START EXTRACT TO READ

What is the Targeted Policy?

The SELinux policy is highly configurable. Starting with Red Hat Enterprise Linux 5, Red Hat defaulted to the targeted policy. The goal of this policy is to lock down all processes that listen for network connections and pretty much all processes that start at boot. Under the targeted policy, every subject and object runs in the unconfined_t domain except for the specific targeted daemons. Objects that are in the unconfined_t domain have no restrictions and fall back to using standard Linux security, that is, DAC. The daemons secured by the targeted policy run in their own domains and are restricted via type enforcement in every operation they perform on the system. This way daemons that are exploited or compromised in any way are contained and can only cause limited damage.

END EXTRACT TO READ
START COLLECTED MATERIAL

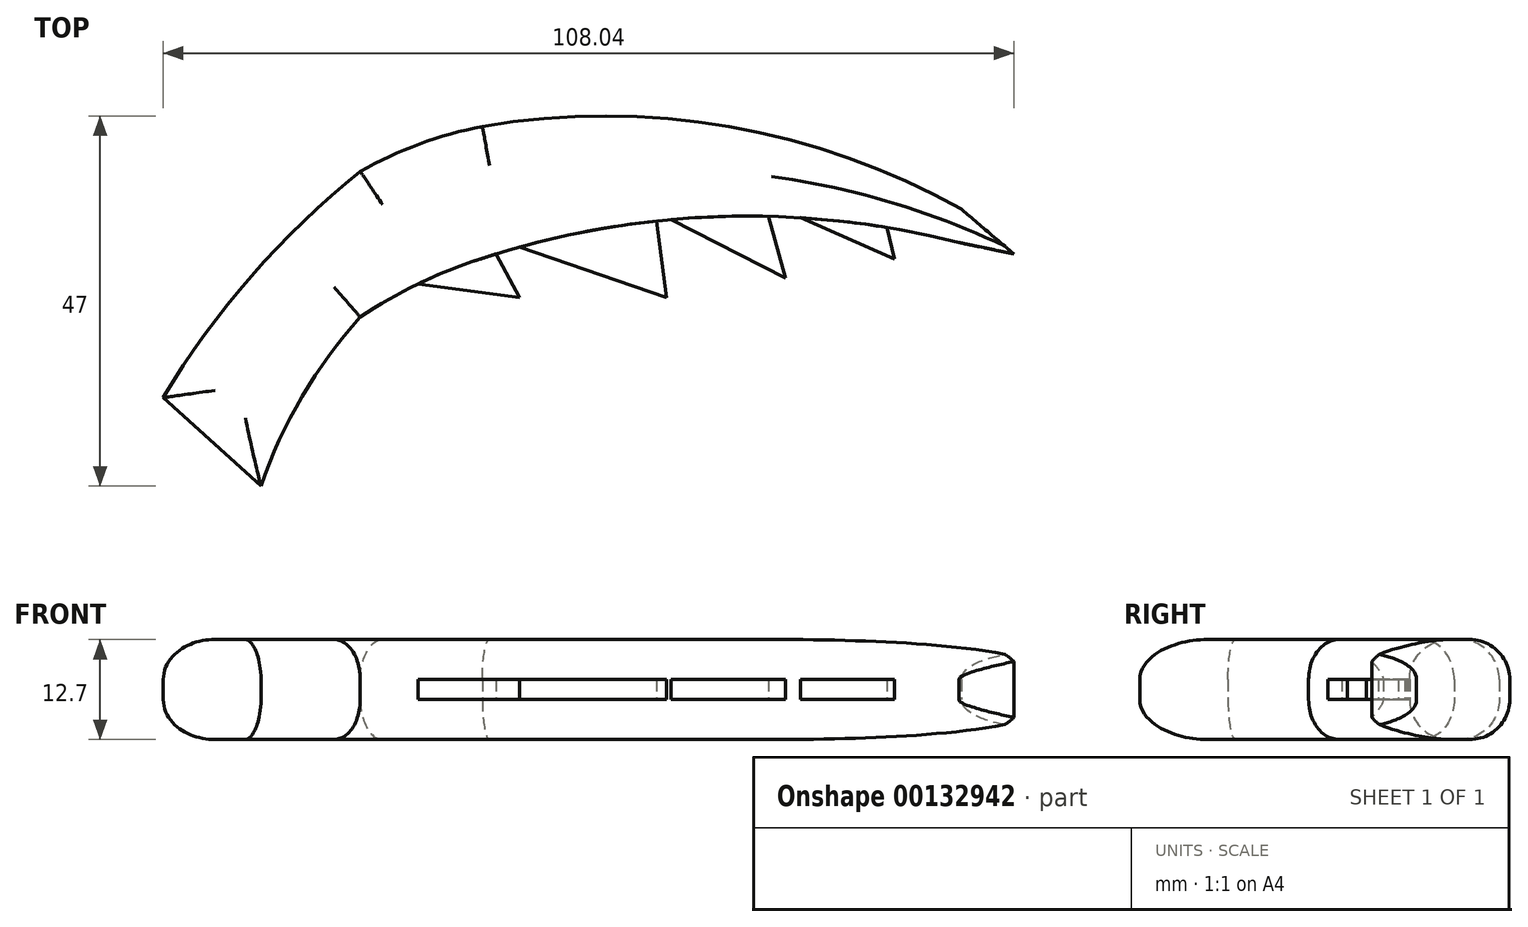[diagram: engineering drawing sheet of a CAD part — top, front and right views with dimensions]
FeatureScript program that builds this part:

END COLLECTED MATERIAL

• REQUIREMENTS
**a.** Answer these about the SELinux passage:
(i) Starting with which release did Red Hat default to the targeted policy?
(ii) Apart from the specific targeted daemons, in which domain does every subject and object run?
(iii) By what means are the daemons secured by the targeted policy restricted?
**b.** From the SELinux passage, reproduce word for word the section starting at "The SELinux policy" and ending at "cause limited damage.".
The data plays no part in what follows.

• SOLVED PROBLEMS
**a.**
(i) Red Hat Enterprise Linux 5
(ii) The unconfined_t domain
(iii) Type enforcement, in every operation they perform on the system

**b.**
The SELinux policy is highly configurable. Starting with Red Hat Enterprise Linux 5, Red Hat defaulted to the targeted policy. The goal of this policy is to lock down all processes that listen for network connections and pretty much all processes that start at boot. Under the targeted policy, every subject and object runs in the unconfined_t domain except for the specific targeted daemons. Objects that are in the unconfined_t domain have no restrictions and fall back to using standard Linux security, that is, DAC. The daemons secured by the targeted policy run in their own domains and are restricted via type enforcement in every operation they perform on the system. This way daemons that are exploited or compromised in any way are contained and can only cause limited damage.